Extrait source:
※

Un «cessez-le-feu» dans la débâcle de Washington en Afghanistan

Le secrétaire d’État américain Mike Pompeo a confirmé vendredi que Washington et les talibans avaient conclu un accord pour entamer une semaine de «réduction de la violence» en Afghanistan. Cela a commencé avant-hier, comme une première étape vers la signature d’un accord de paix à la fin de ce mois dans la capitale qatarie de Doha.

Un tel accord préparerait ostensiblement le terrain pour le retrait des troupes américaines et la fin de ce qui a été la plus longue guerre de l’histoire des États-Unis. Elle a commencé il y a plus de 18 ans avec l’invasion illégale de l’Afghanistan le 7 octobre 2001. En échange, les talibans doivent s’engager à empêcher les éléments d’Al-Qaïda d’opérer dans le pays.

※

Exercice A:
D'après l'extrait, à quelle date a eu lieu l'invasion de l'Afghanistan par les États-Unis ?
L'extrait et les enregistrements n'ont aucun rapport entre eux.

※

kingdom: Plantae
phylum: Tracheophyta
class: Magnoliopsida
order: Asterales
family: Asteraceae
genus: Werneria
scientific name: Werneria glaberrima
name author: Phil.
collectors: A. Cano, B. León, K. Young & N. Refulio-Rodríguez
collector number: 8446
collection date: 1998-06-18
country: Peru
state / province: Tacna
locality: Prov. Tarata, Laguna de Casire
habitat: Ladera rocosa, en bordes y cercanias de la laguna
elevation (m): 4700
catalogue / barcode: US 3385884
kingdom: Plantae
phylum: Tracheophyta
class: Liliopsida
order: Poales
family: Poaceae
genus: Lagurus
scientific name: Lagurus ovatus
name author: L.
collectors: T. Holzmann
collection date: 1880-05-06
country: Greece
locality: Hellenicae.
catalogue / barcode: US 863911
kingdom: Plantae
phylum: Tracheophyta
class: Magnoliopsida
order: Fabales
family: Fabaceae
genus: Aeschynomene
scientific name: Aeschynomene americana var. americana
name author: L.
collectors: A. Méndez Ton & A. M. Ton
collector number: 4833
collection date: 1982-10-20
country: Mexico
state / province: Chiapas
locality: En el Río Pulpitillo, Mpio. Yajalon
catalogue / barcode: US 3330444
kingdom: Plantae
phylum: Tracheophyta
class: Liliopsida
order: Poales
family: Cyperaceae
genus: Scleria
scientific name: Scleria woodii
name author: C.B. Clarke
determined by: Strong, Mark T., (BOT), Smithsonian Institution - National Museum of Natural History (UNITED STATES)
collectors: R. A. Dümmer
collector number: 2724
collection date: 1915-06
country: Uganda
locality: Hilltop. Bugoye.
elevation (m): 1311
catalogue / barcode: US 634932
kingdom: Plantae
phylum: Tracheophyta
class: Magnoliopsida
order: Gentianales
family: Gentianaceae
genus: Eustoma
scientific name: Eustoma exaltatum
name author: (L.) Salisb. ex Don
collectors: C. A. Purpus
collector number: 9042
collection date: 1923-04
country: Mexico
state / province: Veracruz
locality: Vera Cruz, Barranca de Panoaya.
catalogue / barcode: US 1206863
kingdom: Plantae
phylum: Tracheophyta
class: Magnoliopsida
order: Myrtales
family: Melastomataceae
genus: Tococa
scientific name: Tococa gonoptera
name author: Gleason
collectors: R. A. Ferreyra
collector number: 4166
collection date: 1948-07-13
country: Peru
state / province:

※

Exercice B:
Donnez s'il vous plaît sous forme de liste numérotée la partie des enregistrements qui s'ouvre sur la ligne contenant « family: Melastomataceae » et se termine à la fin des enregistrements, ces deux bornes comprises et sans les lignes vides.

Réponse A:
Le 7 octobre 2001.

Réponse B:
1. family: Melastomataceae
2. genus: Tococa
3. scientific name: Tococa gonoptera
4. name author: Gleason
5. collectors: R. A. Ferreyra
6. collector number: 4166
7. collection date: 1948-07-13
8. country: Peru
9. state / province:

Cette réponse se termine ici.